Amit’s insights reflect a broader concern that many family offices may not be leveraging their unique advantages effectively. The inclination toward shorter investment horizons indicates a potential misunderstanding of the nature and value of private capital—highlighting a crucial area where family offices can grow.

Strategic Approaches to Deal Sourcing

The avenues through which family offices source direct investment opportunities further complicate the equation. Most family offices rely heavily on their professional networks and family office networks for finding deals, rather than adopting a proactive approach. Coupled with a preference for later-stage investments—specifically, Series B rounds or later—this reliance could limit their exposure to groundbreaking startups and innovative ventures that are in their infancy.

Investing alongside other family offices or ceding control to a private equity firm in syndicate or “club deals” also raises questions about whether these entities are taking full advantage of the potential rewards available through direct investment. This strategy might present a lower-risk alternative, yet it obscures the unique benefits that independent direct investing can provide.

When deciding how to allocate capital, family offices tend to prioritize the quality of the management team over the product itself. A significant 91% of respondents stated that management experience is their primary investment criterion. This focus on the executive team can be a double-edged sword; while strong leadership is essential, it risks overshadowing considerations related to the actual product or service being offered. Such an approach could lead to missed opportunities in emerging markets or disruptive technologies.

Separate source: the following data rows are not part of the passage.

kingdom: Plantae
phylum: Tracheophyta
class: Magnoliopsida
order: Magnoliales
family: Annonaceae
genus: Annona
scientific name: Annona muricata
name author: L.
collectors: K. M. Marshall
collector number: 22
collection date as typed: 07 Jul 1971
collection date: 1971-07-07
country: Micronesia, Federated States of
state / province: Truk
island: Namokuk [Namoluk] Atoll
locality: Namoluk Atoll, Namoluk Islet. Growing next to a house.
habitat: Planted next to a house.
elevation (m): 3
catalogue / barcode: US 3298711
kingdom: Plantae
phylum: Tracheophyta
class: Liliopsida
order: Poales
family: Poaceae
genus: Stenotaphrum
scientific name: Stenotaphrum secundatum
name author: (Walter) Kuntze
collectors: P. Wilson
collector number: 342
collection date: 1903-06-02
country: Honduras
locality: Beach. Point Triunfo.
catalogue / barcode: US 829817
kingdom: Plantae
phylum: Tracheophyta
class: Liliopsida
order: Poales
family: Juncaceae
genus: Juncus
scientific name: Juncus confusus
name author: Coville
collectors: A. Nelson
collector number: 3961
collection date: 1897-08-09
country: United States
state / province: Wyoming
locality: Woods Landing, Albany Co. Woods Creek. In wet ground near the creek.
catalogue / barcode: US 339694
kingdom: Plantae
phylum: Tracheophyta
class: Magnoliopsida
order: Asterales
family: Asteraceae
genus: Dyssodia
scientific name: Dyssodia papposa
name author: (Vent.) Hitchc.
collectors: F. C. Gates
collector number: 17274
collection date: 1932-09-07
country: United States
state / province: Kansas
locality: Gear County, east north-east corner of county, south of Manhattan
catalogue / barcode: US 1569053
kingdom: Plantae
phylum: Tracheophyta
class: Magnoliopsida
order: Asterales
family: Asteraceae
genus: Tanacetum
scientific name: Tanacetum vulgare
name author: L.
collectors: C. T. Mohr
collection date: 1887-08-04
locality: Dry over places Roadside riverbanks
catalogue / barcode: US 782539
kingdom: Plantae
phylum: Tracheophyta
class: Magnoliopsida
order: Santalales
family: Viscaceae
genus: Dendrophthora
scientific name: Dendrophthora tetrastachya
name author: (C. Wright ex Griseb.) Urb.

As family offices navigate the complex landscape of direct investments, they must acknowledge the inherent risks and challenges associated with this emerging trend. While the potential for higher returns and reduced fees is enticing, the findings from the Wharton survey underscore vital areas for improvement, particularly regarding expertise, oversight, investment timelines, sourcing strategies, and decision-making criteria. By addressing these gaps, family offices can enhance their capabilities and ultimately unlock the true potential of direct investments in private companies, ensuring a more successful investment journey moving forward.